» **DOKUMEN SUMBER**:

╔══

Al-Qurthubi mengatakan “Maksud dari hadis (apabila kalian menemui salah satu diantara mereka di jalan maka desaklah (pepetlah) mereka hingga ke pinggir jalan) adalah jangan kalian menyingkir dari jalan yang sempit dengan tujuan memuliakan mereka. Bukan berarti, ketika kalian bertemu dengan mereka di jalan yang lapang kemudian kalian memojokkan mereka hingga pinggir jalan. Yang tentunya hal tersebut membuat mereka merasakan diskriminasi. Hal tersebut terlarang karena termasuk menyakiti hati nonmuslim. Sedangkan, kita dilarang menyakiti nonmuslim tanpa sebab yang jelas”. (kitab Fath al-Bari syarh Shahih al-Bukhari karya Ibnu Hajar al-Asqalani vol.11 hal.40 cetakan Dar al-Ma’rifah Beirut tahun 1955)
Sebagian ulama lainnya, menganggap larangan dalam hadis di atas terbatas ketika kita tidak memiliki kepentingan ataupun sebab apapun. Sedangkan, seandainya kita memiliki kepentingan berupa hubungan persahabatan, bertetangga, berada dalam satu perjalanan dan sejenisnya tentu diperbolehkan untuk mengucapkan salam kepada nonmuslim.
وقال النخعي: إذا كانت لك حاجة عند يهودي أو نصراني فابدأه بالسلام فبان بهذا أن حديث أبى هريرة (لا تبدءوهم بالسلام) إذا كان لغير سبب يدعوكم إلى أن تبدءوهم بالسلام، من قضاء ذمام أو حاجة تعرض لكم قبلهم، أو حق صحبة أو جوار أو سفر. وفعله ابن مسعود بدهقان صحبه في طريقه، قال علقمة: فقلت له يا أبا عبد الرحمن أليس يكره أن يبدءوا بالسلام ؟ ! قال: نعم، ولكن حق الصحبة.

╚══

[Cuplikan dari sebuah dataset]
╔══

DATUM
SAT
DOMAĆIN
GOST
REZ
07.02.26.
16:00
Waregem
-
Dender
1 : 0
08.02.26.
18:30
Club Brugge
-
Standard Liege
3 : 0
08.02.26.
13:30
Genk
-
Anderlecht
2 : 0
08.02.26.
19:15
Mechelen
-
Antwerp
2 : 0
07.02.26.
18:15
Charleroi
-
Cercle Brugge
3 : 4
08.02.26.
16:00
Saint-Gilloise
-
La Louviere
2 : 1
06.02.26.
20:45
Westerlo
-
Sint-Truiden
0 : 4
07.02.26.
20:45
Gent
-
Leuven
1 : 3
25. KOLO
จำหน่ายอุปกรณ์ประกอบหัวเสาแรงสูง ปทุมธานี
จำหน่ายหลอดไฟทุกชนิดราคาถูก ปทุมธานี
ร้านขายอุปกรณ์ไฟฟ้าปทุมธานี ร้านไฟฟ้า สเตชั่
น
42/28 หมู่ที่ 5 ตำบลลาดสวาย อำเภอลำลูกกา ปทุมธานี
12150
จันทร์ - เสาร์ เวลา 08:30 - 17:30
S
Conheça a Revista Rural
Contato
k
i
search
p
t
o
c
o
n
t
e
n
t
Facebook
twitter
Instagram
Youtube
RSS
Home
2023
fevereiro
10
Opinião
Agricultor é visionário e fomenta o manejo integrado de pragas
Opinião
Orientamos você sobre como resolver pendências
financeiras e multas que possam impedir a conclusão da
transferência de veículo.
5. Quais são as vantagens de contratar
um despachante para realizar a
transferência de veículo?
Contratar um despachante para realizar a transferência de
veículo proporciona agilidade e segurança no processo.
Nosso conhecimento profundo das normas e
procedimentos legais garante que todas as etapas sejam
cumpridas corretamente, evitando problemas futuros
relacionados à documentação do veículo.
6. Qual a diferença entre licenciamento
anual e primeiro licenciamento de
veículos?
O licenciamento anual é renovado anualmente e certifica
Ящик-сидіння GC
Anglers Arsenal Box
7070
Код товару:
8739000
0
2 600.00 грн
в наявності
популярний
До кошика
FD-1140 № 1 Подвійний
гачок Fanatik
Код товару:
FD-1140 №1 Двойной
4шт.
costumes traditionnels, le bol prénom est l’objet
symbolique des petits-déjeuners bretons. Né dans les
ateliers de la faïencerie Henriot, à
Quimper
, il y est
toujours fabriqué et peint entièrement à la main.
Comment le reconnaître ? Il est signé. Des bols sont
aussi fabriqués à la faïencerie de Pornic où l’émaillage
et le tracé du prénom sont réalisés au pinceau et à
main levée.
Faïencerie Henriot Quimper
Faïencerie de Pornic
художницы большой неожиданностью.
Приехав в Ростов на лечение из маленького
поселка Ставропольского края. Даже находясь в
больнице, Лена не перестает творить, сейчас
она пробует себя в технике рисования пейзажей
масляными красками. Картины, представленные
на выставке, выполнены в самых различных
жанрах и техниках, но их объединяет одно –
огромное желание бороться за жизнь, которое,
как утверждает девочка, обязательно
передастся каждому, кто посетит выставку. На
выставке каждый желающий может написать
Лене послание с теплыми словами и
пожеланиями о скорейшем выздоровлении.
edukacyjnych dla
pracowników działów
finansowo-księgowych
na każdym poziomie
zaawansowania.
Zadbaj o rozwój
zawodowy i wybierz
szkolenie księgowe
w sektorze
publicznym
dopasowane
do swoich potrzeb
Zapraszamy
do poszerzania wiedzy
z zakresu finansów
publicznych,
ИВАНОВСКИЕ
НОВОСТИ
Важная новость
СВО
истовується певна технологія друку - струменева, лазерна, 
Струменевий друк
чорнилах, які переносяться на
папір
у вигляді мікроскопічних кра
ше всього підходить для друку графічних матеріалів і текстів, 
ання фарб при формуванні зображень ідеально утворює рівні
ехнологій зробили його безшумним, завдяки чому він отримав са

╚══

» **TUGAS ANDA**:
A - Sebutkan semua kepentingan yang membolehkan mengucapkan salam kepada nonmuslim menurut paragraf dokumen sumber yang diawali "Sebagian ulama lainnya".
B - Lanjutkan dokumen sumber tentang hukum mengucapkan salam kepada nonmuslim, mulai setelah kutipan berbahasa Arab yang menjadi bagian terakhirnya.

» **HASIL SETIAP TUGAS**:
A -
- hubungan persahabatan
- bertetangga
- berada dalam satu perjalanan

B -
“An-Nakha’I berkata “Ketika kamu memiliki kepentingan dengan orang yahudi ataupun orang nashrani maka mulailah mengucapkan salam kepada mereka. Maka, jelas dari hadis riwayat Abu Hurairah (Jangan kalian memulai mengucapkan salam kepada orang Yahudi maupun orang Nashrani) ditunjukkan sebagai larangan bagi orang yang tidak memiliki kepentingan untuk memulai mengucapkan salam kepada mereka (nonmuslim). Kepentingan yang dimaksud di sini seperti melunasi tanggungan ataupun kebutuhan yang ditunjukkan kepada nonmuslim, hubungan persahabatan, bertetangga, ataupun seperjalanan. Hal inilah yang dilakukan Ibnu Mas’ud dengan seorang saudagar yang menjadi sahabatnya dalam suatu perjalanan. Alqamah berkomentar “Wahai Abu Abdurrahman (julukan Ibnu Mas’ud), bukankah dimakruhkan memulai mengucapan salam kepada mereka (nonmuslim). Ibnu Mas’ud menjawab ”Benar, akan tetapi aku memiliki tanggungan hak persahabatan dengan mereka (nonmuslim)” (kitab Al-Jami’ li Ahkam Al-Qur’an karya Abu Abdullah Muhammad bin Ahmad al-Qurthubi vol.17 hal.74 cetakan Dar al-Kitab al-Mishriyyah Kairo 1964)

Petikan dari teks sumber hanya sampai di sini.